Moana has always had it pretty good, as far as Disney princesses go. No one’s trying to marry her off against her will or keep her confined to a castle. She instead has spent her life preparing to inherit a leadership role on her island home of Motunui, where everyone seems to love her as much as her parents do. And when she’s torn between taking charge of her people and pursuing her calling of becoming a wayfinder and restoring their lost tradition of ocean voyaging, well, it turns out she can just do both! Even the villain she faces in the 2016 film, the lava monster Te Kā, isn’t a foe to be vanquished but a wounded goddess needed to be seen for what she truly is and healed. Moana wasn’t exactly long on conflict, but that finale, in which Moana gives the living island of Te Fiti back her heart, was lovely enough that it didn’t really matter, and the songs, which Lin-Manuel Miranda wrote with Opetaia Foa’i and Mark Mancina, were good, sometimes even great. Moana 2, on the other hand, has a soundtrack composed by the Unofficial Bridgerton Musical team of Abigail Barlow and Emily Bear, and it’s so devoid of bangers or any remotely memorable tunes that there’s nothing to distract you from the movie’s lack of clear stakes, or meaningful drama, or antagonists with any personality.
Seriously, what’s a girl got to do to get some good old-fashioned conflict around here? This is something of a recent Disney Animation issue. After a long, fraught history of villains that were more exciting, more colorful, and invariably more queer-coded than the heroes, the entertainment giant has in recent years banked away from having clear-cut bad guys at all, opting instead for its characters to face down systemic problems, their own insecurities, or adversaries who are really just misunderstood. There’s nothing inherently wrong with this squishier approach to creating tension, but in the case of Moana 2, which was directed by David Derrick Jr., Jason Hand, and Dana Ledoux Miller, the result is just boring.

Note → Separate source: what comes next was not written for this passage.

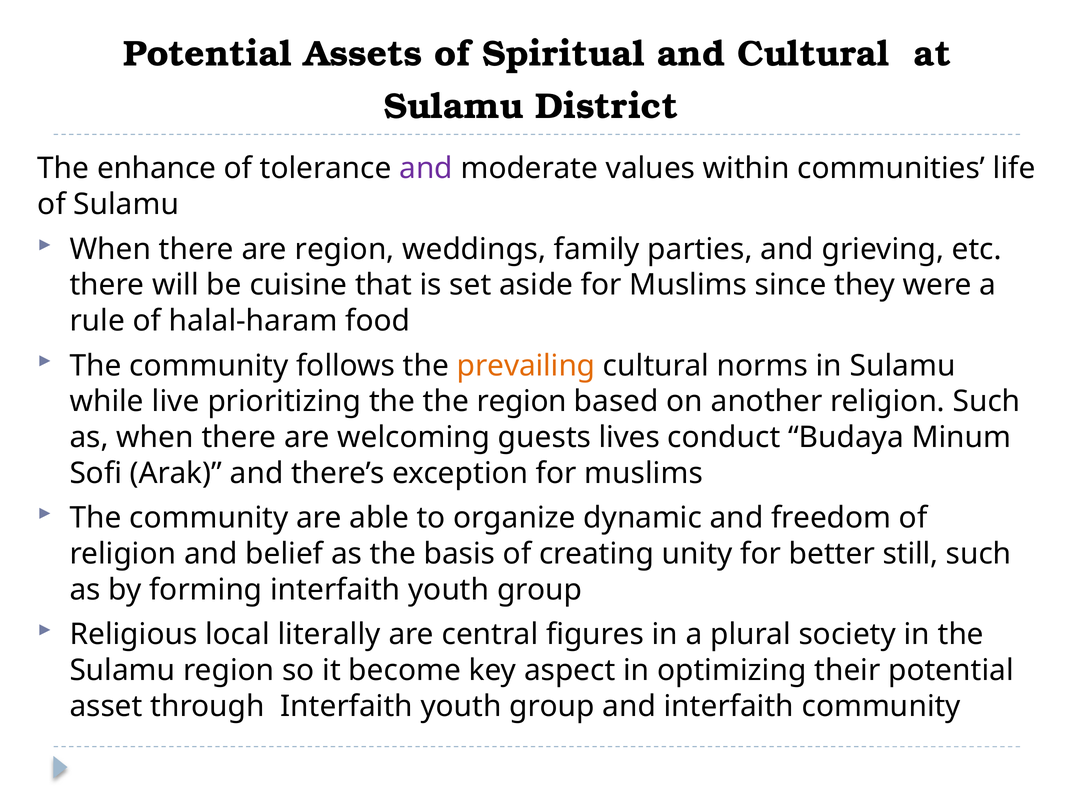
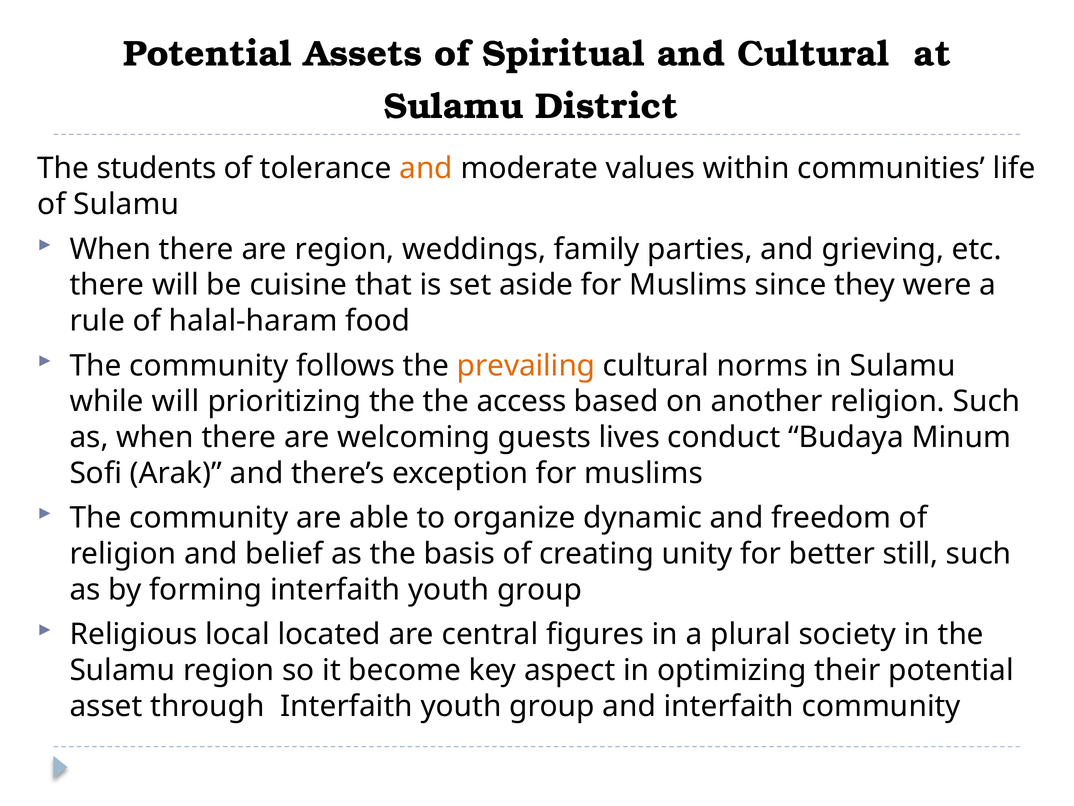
enhance: enhance -> students
and at (426, 168) colour: purple -> orange
while live: live -> will
the region: region -> access
literally: literally -> located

Whenever Moana, voiced once again by Auliʻi Cravalho, encounters an obstacle, whoever’s in her way turns out to be an ally in waiting, placated with an inspirational song, or both. The film is a series of stops in which this pattern repeats until we get to the end, when there’s an actual baddie, a storm god named Nalo who’s hidden away the key navigational island of Motufetū to keep the various Pacific Island communities apart for reasons all his own. It’d be great to hear them, but until a mid-credits scene, Nalo is literally just a bunch of baleful clouds and purple lightning.

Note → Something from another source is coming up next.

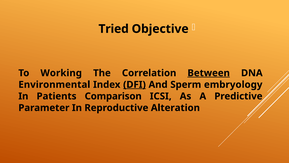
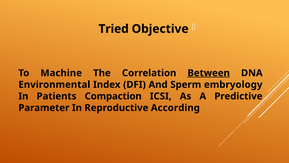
Working: Working -> Machine
DFI underline: present -> none
Comparison: Comparison -> Compaction
Alteration: Alteration -> According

Moana 2 started off as a Disney+ series, until the powers that be realized that trading enormous box-office returns for theoretical streaming growth was ridiculous and reworked the project into a theatrical release. You can still spot traces of those beginnings in its structure, which is part of why it feels so awkward. It would probably make more sense for the sultry bat-woman Matangi (Awhimai Fraser) to go from keeping demi-god Maui (Dwayne Johnson) prisoner to helping Moana out if it happened over the course of an episode. Instead, it happens over a song, leaving that character’s whole deal deeply confusing. A lot of things are confusing and maybe would be less so if they were developments that once had longer ramp-ups. It is, for instance, never really clear why, after a song establishing that the island of Motunui is thriving and growing, that it then becomes very pressing for Moana to reconnect the community to others out there, lest it face extinction. But off she goes, with animal sidekicks Heihei the rooster and Pua the pig, as well as a new human crew that includes shipbuilding Loto (Rose Matafeo), farmer Kele (David Fane), and folklorist and Maui fanboy Moni (Hualālai Chung).

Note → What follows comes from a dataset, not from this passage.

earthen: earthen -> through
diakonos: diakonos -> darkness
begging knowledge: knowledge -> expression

Moana 2 looks pretty, at least, with the azure-blue waterscapes of the anthropomorphized ocean stretching out to the horizon. But it doesn’t feel like a true sequel so much as it feels like a souped-up version of one of the direct-to-video affairs that Disney used to pump out for all of its big releases. Cravalho may be back, and the Rock may be back, and while the David Bowie–esque coconut crab isn’t back, there is a giant non-singing clam with lots of eyes and tentacles that the characters have to navigate their way through. But the whole enterprise has an also-ran feel to it, like it’s just going through the motions, running through the same beats with slightly different and, in the case of the wretched Rock song that involves a chorus of “Come on-a / Moana,” decidedly weaker material. It won’t matter — Moana 2 is shaping up to be a sizable hit, because, wonder of wonders, it turns out that people like taking their kids to the movies. A real movie would give its protagonist something to continue to wrestle with as she learns and grows, but Moana 2 isn’t a real movie. It’s an extension of time-tested IP, a savvy play from a media giant that may struggle mightily when it comes to new original material but has always known how to continue capitalizing on its hits.